Social mercylessness

Strikingly, it is among the young in particular, among those most thoroughly inculcated with the ideology of anti-hate, that social mercilessness reigns supreme. The ‘cold-blooded grasping’ in certain youthful circles – ‘a hunger to take and take and take, but never give’, ‘a massive sense of entitlement’, ‘an ease with dishonesty and pretension and selfishness that is couched in the language of self-care, ‘an astonishing level of self-absorption, language that is slick and sleek but with little emotional intelligence, ‘a passionate performance of virtue that is well executed in the public space of Twitter, but not in the intimate space of friendship’.
And, of course, ‘an unrealistic expectation of puritanism from others’. They will ‘demand that you denounce your friends for flimsy reasons in order to remain a member of the chosen puritan class’, says Adichie.
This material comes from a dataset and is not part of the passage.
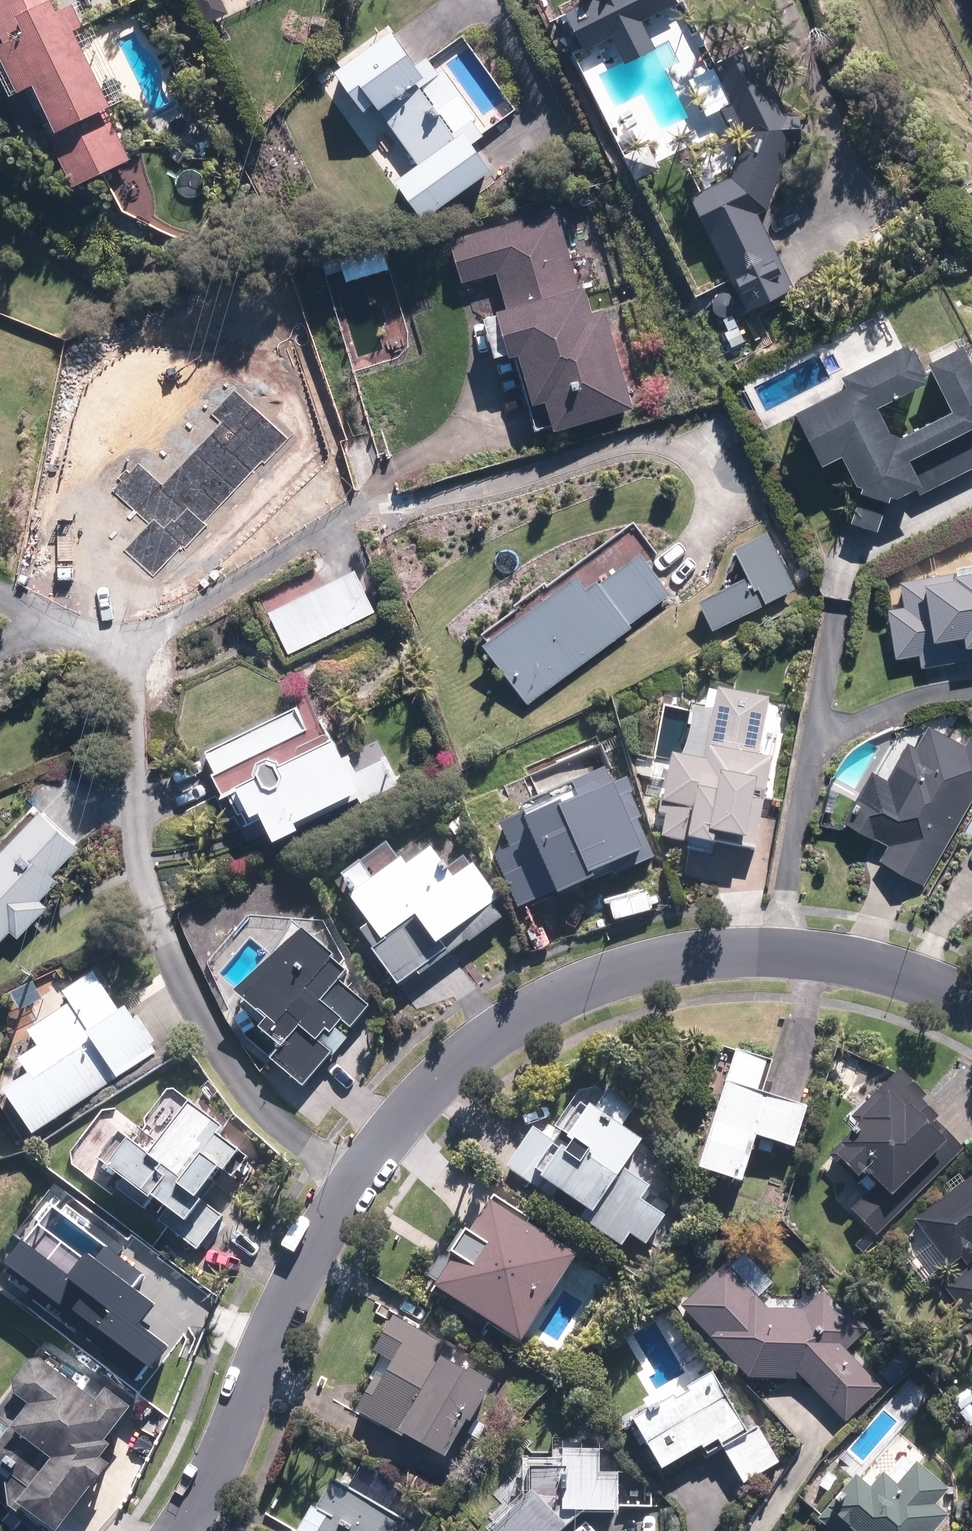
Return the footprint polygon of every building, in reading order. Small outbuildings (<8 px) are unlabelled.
[(3,40),(0,42),(0,58),(16,91),(34,83),(51,119),(43,123),(72,184),(129,157),(104,105),(110,103),(74,26),(83,22),(73,2),(57,9),(53,0),(0,0),(0,34),(3,40)] [(678,0),(584,0),(564,10),(584,49),(611,35),(625,63),(656,48),(643,19),(679,2),(678,0)] [(391,28),(335,68),(364,108),(374,101),(417,161),(395,178),(423,216),(492,166),(473,141),(483,133),(471,117),(452,130),(420,85),(439,71),(426,56),(417,63),(391,28)] [(790,114),(754,41),(712,62),(731,100),(720,106),(735,136),(745,130),(730,175),(690,194),(747,311),(794,286),(758,213),(768,208),(792,140),(801,139),(800,113),(790,114)] [(171,144),(165,152),(179,163),(185,156),(171,144)] [(557,207),(450,236),(462,280),(497,271),(507,305),(497,308),(498,312),(486,316),(496,353),(510,349),(511,354),(513,353),(534,428),(553,423),(554,427),(634,405),(606,304),(593,309),(586,283),(579,285),(557,207)] [(345,255),(323,262),(326,273),(348,267),(345,255)] [(738,324),(733,313),(723,317),(729,329),(738,324)] [(745,340),(738,324),(729,329),(724,331),(731,346),(745,340)] [(957,340),(792,409),(838,518),(971,462),(971,376),(957,340)] [(265,464),(288,440),(236,390),(213,415),(222,424),(162,486),(139,464),(130,474),(126,470),(118,478),(122,482),(114,490),(150,525),(125,551),(153,577),(183,546),(185,548),(207,525),(204,522),(262,461),(265,464)] [(699,597),(713,628),(800,589),(771,525),(733,542),(748,575),(699,597)] [(671,593),(640,551),(599,582),(596,578),(587,585),(576,572),(482,640),(527,702),(631,626),(630,624),(671,593)] [(955,572),(955,571),(900,580),(904,606),(888,608),(896,658),(920,655),(922,666),(971,658),(971,570),(955,572)] [(270,609),(289,651),(375,612),(356,571),(270,609)] [(755,774),(766,701),(712,693),(702,765),(678,761),(665,838),(749,853),(763,775),(755,774)] [(314,695),(203,743),(243,834),(354,786),(314,695)] [(971,801),(971,734),(965,744),(929,724),(916,746),(908,742),(888,778),(873,770),(844,820),(888,845),(880,859),(925,884),(971,801)] [(77,854),(33,814),(0,849),(0,938),(77,854)] [(429,828),(341,893),(404,978),(492,913),(429,828)] [(350,1029),(369,1007),(339,981),(347,972),(332,959),(334,957),(292,923),(262,969),(234,995),(265,1023),(259,1031),(280,1050),(269,1060),(302,1088),(332,1053),(319,1041),(326,1033),(329,1036),(342,1022),(350,1029)] [(120,1013),(93,972),(63,992),(70,1003),(27,1031),(38,1048),(19,1060),(29,1075),(3,1091),(32,1135),(156,1053),(150,1043),(154,1039),(137,1014),(132,1017),(127,1009),(120,1013)] [(773,1054),(736,1042),(699,1160),(742,1175),(757,1129),(795,1141),(808,1099),(763,1085),(773,1054)] [(850,1205),(877,1231),(964,1144),(935,1115),(939,1111),(922,1095),(926,1091),(899,1063),(851,1111),(857,1117),(852,1122),(853,1124),(841,1136),(842,1137),(829,1149),(859,1180),(868,1172),(875,1181),(850,1205)] [(635,1102),(608,1084),(597,1101),(590,1096),(568,1129),(561,1124),(553,1136),(533,1122),(505,1162),(551,1195),(560,1182),(588,1201),(580,1212),(622,1241),(631,1229),(645,1239),(666,1212),(640,1193),(649,1181),(622,1161),(641,1133),(623,1120),(635,1102)] [(166,1213),(158,1223),(197,1252),(223,1215),(199,1198),(219,1171),(232,1180),(248,1158),(218,1137),(224,1129),(189,1104),(157,1146),(152,1142),(145,1152),(119,1133),(97,1162),(107,1169),(103,1174),(110,1180),(113,1176),(123,1183),(117,1190),(144,1211),(151,1201),(166,1213)] [(761,1134),(758,1145),(771,1149),(774,1138),(761,1134)] [(969,1316),(971,1314),(971,1172),(916,1215),(950,1262),(961,1254),(968,1264),(943,1282),(969,1316)] [(576,1256),(486,1201),(465,1235),(462,1234),(428,1290),(521,1346),(576,1256)] [(804,1305),(768,1305),(726,1259),(681,1300),(749,1374),(804,1375),(845,1419),(882,1384),(846,1347),(868,1326),(849,1305),(845,1309),(824,1286),(804,1305)] [(470,1415),(492,1375),(468,1361),(467,1362),(452,1354),(457,1346),(392,1308),(372,1344),(385,1352),(354,1406),(405,1435),(409,1428),(444,1448),(467,1412),(470,1415)] [(890,1360),(902,1374),(915,1363),(903,1348),(890,1360)] [(40,1364),(0,1425),(0,1496),(47,1526),(119,1415),(40,1364)] [(749,1427),(713,1364),(659,1396),(658,1394),(647,1399),(649,1402),(632,1411),(662,1462),(701,1440),(707,1450),(721,1441),(743,1480),(779,1459),(758,1422),(749,1427)] [(478,1437),(486,1424),(474,1418),(467,1431),(478,1437)] [(600,1443),(563,1443),(562,1459),(530,1459),(529,1485),(490,1519),(501,1530),(557,1530),(556,1529),(566,1520),(578,1509),(574,1504),(618,1504),(618,1468),(599,1468),(600,1443)] [(903,1453),(889,1469),(883,1466),(870,1480),(856,1467),(828,1500),(829,1501),(817,1514),(837,1530),(928,1530),(949,1508),(936,1498),(949,1483),(917,1455),(912,1460),(903,1453)] [(407,1516),(335,1472),(317,1502),(326,1508),(312,1530),(398,1530),(407,1516)] [(969,1516),(970,1500),(957,1499),(956,1515),(969,1516)]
They will tell you to ‘educate yourself’ while ‘not having actually read any books themselves’. They will ‘wield the words “violence” and “weaponise” like tarnished pitchforks’.

The end result? A new generation that is terrified of saying the wrong thing, of entertaining the wrong thought, lest they be ‘attacked by their own’.

The assumption of good faith is dead. What matters is not goodness but the appearance of goodness. We are no longer human beings. We are now angels jostling to out-angel one another. God help us. It is obscene.